◆ **Task to carry out**: Starting at the beginning of the records and ending at the line that contains "Servizio, offrire all'utente", write those lines out again with every "cookie" changed to "tracker" and nothing else altered.

The data Block Start

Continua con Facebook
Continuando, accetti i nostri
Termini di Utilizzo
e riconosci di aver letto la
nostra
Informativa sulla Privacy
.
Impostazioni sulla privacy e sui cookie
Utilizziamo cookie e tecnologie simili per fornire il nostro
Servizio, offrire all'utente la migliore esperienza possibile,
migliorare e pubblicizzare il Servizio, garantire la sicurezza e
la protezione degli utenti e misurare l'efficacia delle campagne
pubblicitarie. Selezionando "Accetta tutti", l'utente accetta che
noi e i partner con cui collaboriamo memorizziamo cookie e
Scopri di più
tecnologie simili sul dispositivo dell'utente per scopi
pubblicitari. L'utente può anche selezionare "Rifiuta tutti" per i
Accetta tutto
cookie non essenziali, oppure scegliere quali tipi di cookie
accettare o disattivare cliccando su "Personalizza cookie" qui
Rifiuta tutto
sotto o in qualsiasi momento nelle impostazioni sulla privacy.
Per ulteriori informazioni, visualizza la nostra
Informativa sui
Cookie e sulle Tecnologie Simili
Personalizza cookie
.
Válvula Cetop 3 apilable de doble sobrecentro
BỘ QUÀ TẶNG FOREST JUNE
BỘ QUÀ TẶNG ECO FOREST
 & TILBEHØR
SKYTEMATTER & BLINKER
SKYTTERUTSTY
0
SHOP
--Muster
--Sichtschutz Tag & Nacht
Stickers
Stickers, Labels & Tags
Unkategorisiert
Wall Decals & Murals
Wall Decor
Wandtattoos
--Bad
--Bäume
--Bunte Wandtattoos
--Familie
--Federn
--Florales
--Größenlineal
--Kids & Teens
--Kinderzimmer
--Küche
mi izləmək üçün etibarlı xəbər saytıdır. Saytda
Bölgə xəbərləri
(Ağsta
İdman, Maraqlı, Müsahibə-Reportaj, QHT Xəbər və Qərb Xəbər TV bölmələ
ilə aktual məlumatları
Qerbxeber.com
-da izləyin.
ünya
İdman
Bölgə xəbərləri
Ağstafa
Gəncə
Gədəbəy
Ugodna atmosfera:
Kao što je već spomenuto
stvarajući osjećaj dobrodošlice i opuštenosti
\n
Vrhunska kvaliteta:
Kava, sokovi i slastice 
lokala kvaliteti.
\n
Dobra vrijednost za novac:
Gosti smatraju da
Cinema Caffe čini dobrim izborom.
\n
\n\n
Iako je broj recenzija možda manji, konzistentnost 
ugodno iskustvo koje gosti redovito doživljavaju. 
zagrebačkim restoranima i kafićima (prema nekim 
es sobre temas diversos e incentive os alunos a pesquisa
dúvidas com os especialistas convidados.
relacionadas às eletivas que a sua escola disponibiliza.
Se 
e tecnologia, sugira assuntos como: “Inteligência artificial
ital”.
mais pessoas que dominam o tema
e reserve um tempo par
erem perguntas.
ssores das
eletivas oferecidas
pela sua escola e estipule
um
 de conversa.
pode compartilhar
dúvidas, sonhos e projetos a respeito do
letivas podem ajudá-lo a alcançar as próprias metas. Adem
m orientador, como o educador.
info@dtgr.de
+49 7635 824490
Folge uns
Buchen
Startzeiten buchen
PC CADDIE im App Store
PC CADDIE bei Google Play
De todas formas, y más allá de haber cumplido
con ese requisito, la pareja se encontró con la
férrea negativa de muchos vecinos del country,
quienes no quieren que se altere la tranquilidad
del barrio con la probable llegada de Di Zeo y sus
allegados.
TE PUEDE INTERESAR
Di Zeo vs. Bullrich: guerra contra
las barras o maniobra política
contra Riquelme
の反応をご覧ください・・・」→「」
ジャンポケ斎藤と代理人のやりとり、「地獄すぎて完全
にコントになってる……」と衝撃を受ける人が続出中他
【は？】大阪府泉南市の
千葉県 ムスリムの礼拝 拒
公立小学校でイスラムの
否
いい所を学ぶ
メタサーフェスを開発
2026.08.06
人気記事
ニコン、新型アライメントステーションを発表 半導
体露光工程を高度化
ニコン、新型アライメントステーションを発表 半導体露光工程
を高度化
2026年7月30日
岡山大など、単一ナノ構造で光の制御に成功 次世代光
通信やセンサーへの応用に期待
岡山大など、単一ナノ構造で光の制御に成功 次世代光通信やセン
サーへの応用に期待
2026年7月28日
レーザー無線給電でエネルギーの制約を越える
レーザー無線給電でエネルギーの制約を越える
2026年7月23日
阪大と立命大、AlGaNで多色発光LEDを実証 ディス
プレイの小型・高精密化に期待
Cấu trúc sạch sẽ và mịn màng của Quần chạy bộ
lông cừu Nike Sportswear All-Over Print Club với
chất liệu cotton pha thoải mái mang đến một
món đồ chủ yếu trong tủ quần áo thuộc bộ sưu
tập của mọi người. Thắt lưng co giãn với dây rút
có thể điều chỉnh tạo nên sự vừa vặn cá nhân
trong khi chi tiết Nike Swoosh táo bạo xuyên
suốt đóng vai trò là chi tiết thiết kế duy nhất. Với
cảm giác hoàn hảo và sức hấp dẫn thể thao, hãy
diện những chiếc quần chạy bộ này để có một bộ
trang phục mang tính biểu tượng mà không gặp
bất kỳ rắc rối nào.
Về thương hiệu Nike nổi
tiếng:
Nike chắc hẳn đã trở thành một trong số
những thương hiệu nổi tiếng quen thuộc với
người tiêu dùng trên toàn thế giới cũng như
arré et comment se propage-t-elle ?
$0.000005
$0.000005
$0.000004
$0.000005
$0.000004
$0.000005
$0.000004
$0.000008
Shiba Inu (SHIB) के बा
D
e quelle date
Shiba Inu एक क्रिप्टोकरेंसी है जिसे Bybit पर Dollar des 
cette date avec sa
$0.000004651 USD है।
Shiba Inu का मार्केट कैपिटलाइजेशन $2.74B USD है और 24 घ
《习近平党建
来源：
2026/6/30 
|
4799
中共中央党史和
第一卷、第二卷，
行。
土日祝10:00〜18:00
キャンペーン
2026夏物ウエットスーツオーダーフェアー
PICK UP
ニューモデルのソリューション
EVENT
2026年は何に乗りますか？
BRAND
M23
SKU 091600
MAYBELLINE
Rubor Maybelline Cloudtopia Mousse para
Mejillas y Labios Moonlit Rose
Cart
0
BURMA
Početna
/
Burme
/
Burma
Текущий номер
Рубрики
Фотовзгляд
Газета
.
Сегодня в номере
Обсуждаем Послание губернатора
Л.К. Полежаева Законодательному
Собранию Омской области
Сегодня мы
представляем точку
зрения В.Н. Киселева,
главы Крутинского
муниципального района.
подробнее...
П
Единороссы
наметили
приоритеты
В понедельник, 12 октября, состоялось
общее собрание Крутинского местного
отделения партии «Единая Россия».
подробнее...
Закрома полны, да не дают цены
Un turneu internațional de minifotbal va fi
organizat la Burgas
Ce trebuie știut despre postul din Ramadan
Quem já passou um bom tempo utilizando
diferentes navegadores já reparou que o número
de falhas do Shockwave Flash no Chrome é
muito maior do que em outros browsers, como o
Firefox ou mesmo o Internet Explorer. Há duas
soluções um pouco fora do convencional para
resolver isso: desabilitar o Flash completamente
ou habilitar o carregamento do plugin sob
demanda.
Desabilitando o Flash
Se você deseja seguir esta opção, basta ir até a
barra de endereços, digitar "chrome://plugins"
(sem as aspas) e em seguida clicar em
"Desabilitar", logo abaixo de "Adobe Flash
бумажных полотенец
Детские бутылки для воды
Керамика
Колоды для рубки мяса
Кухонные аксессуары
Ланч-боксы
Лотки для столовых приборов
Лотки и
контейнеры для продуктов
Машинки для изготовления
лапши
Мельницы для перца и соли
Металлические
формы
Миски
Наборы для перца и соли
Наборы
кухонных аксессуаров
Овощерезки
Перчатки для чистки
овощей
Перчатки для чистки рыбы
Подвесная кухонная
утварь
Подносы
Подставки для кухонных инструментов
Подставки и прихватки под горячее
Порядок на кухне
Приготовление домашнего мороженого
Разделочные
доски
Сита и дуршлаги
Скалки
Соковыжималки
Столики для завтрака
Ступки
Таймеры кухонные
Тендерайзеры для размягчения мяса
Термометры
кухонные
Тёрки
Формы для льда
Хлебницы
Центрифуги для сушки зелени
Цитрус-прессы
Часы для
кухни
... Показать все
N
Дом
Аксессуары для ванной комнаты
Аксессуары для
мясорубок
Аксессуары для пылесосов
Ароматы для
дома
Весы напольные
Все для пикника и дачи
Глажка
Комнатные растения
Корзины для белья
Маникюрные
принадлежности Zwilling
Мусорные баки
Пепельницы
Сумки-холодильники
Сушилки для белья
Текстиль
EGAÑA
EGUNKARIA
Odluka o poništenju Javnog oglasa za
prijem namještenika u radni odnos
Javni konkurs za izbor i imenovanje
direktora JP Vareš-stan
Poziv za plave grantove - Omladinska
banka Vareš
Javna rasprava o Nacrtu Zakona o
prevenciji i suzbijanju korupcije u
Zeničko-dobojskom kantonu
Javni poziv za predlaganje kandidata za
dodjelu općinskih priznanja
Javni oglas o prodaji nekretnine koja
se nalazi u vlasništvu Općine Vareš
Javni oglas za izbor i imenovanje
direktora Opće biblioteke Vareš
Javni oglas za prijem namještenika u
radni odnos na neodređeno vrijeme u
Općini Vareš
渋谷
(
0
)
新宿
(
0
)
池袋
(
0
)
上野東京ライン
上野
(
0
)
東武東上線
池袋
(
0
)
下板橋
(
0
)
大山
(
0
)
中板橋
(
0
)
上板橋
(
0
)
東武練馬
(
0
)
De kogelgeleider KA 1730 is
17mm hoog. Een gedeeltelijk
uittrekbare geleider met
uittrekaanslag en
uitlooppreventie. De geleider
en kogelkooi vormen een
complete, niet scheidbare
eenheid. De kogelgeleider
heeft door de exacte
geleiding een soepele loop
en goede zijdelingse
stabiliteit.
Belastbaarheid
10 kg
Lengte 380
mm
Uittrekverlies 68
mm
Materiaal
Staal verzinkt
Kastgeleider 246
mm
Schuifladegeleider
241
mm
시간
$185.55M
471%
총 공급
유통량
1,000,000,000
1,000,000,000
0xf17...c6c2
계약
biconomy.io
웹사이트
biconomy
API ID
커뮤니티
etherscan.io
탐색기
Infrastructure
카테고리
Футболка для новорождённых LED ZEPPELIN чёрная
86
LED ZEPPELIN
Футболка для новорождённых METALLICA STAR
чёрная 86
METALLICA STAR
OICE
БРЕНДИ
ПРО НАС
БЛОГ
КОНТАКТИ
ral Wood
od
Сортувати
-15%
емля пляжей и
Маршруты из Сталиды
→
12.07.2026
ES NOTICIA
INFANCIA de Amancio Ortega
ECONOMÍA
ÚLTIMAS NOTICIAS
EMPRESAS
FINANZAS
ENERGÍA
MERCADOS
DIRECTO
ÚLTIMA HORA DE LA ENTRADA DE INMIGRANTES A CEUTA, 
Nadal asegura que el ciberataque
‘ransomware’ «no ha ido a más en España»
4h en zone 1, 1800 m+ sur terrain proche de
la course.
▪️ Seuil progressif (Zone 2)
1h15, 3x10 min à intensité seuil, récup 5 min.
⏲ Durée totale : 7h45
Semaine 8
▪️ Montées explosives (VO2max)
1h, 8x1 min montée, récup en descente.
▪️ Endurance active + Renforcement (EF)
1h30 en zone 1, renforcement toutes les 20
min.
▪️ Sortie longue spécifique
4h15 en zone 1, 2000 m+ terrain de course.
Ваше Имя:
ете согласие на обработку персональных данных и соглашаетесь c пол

The data Block End

◆ **Task answer**:
Continua con Facebook
Continuando, accetti i nostri
Termini di Utilizzo
e riconosci di aver letto la
nostra
Informativa sulla Privacy
.
Impostazioni sulla privacy e sui tracker
Utilizziamo tracker e tecnologie simili per fornire il nostro
Servizio, offrire all'utente la migliore esperienza possibile,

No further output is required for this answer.